The intensive care doctor at Whittington hospital in north London said that anyone who thinks it is acceptable to have “one more night” is spreading the virus.
He told BBC Radio Five Live: “Anyone listening to this, not wearing their mask and behaving like this, has blood on their hands, they are spreading this virus. Other people will transmit it and people will die.
“They won’t know that they have killed people, but they have.”
New Year’s Eve celebrations around the world have been silenced due to the strict coronavirus measures.
Some major cities canceled or reduced their traditional celebrations, but a handful of places without active Covid outbreaks continued as usual.
The festivities are being particularly muted in Europe, amid fears about a new, more contagious strain of the disease.
Australia was one of the first nations to call in 2021 due to its proximity to the international date line. In recent years, a million people packed Sydney Harbor to watch the fireworks. Instead, most watched on television as authorities urged residents to stay home and the country’s most populous states, New South Wales and Victoria, were battling new Covid-19 outbreaks.
Port locations were fenced off, popular parks closed, and famous night spots eerily deserted. A fireworks display at 9 p.m. was ruled out, but a seven-minute pyrotechnic show at midnight brought a momentary joy as fireworks spectacularly lit up the iconic Harbor Bridge and its surroundings.
Melbourne, Australia’s second most populous city, canceled its fireworks.
In South Korea, the Seoul city government canceled its annual New Year’s Eve chime ceremony in the Jongno neighborhood for the first time since the event was first held in 1953, months after the end of the Korean War. The ceremony normally attracts around 100,000 people and is broadcast live.
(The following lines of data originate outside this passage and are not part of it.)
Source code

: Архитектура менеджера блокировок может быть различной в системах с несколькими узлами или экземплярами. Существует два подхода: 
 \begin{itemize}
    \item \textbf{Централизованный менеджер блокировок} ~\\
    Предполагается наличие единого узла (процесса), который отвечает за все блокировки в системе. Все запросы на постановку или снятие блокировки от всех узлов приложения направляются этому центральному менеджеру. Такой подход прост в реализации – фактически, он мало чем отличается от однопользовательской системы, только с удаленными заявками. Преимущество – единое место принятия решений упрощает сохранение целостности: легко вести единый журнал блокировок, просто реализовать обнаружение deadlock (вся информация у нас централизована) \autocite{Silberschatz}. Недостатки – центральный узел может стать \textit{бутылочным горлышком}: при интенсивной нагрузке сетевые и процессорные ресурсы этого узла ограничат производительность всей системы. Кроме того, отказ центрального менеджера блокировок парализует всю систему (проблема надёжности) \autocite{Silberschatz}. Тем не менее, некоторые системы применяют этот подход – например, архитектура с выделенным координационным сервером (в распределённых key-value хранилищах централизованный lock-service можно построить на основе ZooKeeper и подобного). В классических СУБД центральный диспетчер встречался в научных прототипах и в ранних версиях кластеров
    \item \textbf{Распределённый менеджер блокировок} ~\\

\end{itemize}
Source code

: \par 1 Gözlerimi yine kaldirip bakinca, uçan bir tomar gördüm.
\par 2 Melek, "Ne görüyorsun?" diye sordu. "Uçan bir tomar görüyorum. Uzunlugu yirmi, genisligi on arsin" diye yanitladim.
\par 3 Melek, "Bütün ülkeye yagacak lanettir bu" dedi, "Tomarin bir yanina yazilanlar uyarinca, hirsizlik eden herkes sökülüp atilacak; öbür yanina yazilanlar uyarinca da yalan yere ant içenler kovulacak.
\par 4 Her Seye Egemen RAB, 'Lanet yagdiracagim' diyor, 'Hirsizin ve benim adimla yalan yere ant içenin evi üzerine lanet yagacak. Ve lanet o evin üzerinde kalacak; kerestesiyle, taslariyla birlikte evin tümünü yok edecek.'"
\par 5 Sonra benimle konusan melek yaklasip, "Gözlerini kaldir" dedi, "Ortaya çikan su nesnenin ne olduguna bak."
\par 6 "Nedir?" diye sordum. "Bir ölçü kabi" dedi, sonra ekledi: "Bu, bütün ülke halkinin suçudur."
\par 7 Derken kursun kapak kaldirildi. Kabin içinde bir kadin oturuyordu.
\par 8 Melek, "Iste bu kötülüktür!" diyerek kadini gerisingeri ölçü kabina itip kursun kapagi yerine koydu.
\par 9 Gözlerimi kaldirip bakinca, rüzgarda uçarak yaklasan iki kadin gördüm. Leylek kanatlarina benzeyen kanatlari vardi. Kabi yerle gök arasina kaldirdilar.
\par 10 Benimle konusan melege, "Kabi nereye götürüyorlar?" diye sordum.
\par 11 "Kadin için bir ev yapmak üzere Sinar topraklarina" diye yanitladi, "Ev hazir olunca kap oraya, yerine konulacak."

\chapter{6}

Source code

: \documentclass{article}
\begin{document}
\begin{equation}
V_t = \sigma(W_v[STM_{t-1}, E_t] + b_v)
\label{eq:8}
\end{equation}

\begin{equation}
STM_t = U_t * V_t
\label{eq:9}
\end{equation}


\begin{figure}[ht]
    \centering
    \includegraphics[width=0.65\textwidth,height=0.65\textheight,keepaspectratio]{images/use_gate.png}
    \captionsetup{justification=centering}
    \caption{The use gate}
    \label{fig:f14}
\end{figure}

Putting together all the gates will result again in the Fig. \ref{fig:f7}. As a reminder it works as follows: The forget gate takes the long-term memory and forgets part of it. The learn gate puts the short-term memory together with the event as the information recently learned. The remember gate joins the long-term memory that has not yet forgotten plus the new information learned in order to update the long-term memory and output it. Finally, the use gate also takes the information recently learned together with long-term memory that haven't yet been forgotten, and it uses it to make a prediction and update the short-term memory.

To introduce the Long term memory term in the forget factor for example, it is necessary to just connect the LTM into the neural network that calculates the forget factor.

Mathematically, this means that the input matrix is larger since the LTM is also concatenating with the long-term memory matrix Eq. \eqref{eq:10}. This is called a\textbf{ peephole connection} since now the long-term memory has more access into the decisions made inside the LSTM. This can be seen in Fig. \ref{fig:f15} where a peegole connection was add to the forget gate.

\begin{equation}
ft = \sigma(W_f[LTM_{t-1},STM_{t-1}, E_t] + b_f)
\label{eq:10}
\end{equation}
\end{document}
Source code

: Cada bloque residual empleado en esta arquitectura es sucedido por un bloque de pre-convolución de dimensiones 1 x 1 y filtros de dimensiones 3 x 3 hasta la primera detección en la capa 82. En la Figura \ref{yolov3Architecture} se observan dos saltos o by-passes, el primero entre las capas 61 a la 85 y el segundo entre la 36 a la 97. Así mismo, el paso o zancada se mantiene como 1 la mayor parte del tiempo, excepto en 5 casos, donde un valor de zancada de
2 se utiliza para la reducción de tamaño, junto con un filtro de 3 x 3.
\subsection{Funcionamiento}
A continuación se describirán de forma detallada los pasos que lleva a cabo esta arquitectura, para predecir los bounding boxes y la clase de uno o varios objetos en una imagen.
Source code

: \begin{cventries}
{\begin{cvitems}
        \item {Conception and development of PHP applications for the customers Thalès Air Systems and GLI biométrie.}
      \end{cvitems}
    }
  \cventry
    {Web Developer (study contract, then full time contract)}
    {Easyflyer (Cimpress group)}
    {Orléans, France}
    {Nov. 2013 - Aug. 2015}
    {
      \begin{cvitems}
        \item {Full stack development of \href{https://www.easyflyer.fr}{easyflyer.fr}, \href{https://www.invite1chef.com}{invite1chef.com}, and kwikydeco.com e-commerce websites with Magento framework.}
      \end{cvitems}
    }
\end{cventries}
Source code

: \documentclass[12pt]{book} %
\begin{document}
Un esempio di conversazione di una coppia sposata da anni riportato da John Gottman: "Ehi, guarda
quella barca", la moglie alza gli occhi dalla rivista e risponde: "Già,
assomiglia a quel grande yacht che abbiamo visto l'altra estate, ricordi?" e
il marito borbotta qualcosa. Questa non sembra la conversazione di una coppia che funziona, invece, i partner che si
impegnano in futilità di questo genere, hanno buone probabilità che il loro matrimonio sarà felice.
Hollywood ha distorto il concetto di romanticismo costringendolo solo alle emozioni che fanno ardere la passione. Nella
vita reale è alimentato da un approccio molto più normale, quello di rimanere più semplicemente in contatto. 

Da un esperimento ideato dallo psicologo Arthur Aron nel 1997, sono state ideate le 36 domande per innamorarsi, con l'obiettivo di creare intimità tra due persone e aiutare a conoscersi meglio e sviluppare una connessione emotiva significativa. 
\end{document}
Authorities in the eastern coastal areas of South Korea have closed beaches and other places where hundreds of thousands of people often gather on New Year’s Day to watch the sunrise.
The cities and countries that have managed to control the coronavirus have to celebrate it.
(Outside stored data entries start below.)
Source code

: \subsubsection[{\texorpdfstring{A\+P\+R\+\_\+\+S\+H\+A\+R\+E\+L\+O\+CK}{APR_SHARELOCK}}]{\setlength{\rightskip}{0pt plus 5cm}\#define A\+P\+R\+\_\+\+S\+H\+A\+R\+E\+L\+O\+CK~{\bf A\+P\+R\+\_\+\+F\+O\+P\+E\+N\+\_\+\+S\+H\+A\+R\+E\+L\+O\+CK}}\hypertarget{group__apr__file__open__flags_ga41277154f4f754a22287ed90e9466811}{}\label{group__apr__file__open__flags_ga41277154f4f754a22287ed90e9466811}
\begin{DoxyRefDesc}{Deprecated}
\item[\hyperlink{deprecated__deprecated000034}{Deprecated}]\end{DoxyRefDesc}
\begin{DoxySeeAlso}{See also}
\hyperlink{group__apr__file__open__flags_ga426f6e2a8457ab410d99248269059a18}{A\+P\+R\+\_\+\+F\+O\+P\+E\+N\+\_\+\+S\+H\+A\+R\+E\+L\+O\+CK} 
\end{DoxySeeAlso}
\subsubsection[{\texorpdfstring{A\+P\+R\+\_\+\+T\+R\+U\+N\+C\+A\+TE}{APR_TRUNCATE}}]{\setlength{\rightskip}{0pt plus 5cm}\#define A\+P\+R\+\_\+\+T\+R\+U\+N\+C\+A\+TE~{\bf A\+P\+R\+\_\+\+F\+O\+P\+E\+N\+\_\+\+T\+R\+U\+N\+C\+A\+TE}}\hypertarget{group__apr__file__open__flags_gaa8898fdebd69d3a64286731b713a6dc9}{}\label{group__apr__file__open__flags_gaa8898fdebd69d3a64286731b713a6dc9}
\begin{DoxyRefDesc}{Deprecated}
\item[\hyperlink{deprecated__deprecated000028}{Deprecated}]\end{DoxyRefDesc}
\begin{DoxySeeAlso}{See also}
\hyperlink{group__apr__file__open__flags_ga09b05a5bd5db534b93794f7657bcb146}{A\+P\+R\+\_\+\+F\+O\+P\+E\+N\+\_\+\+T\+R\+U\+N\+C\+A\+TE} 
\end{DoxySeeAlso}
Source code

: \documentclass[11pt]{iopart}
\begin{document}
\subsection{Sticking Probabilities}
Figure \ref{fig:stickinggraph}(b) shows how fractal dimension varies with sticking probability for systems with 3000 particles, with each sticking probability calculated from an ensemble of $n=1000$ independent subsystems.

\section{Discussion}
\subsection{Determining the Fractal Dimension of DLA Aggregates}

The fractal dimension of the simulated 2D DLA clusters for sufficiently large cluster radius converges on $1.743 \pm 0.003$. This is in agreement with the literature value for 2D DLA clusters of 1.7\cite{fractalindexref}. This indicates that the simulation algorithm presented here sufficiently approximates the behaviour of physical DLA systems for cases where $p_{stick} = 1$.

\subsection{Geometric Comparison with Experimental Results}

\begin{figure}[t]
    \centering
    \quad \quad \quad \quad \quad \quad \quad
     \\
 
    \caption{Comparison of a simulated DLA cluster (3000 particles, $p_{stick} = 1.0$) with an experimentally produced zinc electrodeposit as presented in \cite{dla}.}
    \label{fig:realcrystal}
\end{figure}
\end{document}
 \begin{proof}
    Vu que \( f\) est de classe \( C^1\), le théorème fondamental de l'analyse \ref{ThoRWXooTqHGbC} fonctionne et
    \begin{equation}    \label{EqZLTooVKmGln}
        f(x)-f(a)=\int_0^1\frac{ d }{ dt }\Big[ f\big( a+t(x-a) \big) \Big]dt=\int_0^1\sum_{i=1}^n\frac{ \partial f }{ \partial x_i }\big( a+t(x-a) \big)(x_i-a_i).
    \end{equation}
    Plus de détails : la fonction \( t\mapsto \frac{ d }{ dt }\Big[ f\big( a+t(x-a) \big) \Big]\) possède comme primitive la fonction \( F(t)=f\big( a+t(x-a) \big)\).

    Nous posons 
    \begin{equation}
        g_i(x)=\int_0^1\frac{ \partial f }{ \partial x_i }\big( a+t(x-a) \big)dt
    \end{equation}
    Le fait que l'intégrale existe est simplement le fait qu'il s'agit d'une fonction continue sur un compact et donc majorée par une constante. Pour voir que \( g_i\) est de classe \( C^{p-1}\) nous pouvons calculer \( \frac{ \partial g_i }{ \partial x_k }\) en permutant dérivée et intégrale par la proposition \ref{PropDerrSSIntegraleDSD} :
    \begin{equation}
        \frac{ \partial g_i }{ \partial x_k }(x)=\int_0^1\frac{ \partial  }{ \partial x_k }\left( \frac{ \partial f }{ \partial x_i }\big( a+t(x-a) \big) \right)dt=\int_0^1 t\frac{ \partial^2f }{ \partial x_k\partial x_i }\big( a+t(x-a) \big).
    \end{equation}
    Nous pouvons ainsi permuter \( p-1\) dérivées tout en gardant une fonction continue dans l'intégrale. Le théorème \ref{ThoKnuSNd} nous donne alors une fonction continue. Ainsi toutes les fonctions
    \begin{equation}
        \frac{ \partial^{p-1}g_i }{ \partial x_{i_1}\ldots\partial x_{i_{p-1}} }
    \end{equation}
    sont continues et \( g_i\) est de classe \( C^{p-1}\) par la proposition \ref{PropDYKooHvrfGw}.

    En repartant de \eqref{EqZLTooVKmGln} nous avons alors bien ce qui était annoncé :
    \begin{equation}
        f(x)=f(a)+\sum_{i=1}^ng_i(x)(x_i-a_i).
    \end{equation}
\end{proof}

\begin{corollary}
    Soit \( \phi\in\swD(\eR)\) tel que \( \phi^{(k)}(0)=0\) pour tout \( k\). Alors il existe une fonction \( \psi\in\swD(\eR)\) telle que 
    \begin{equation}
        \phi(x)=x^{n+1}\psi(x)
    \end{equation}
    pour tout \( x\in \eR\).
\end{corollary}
New Zealand, which is two hours ahead of Sydney, and several of its neighboring islands in the South Pacific that also do not have active cases of Covid-19 held their usual New Year celebrations.
The Chinese city of Wuhan, where the first coronavirus outbreak was reported, thousands of people gathered on the street for the countdown to the beginning of 2021. The city has not reported a new case of local transmission of the disease since May 10, after lifting one of the strictest confinements in the world seven months ago.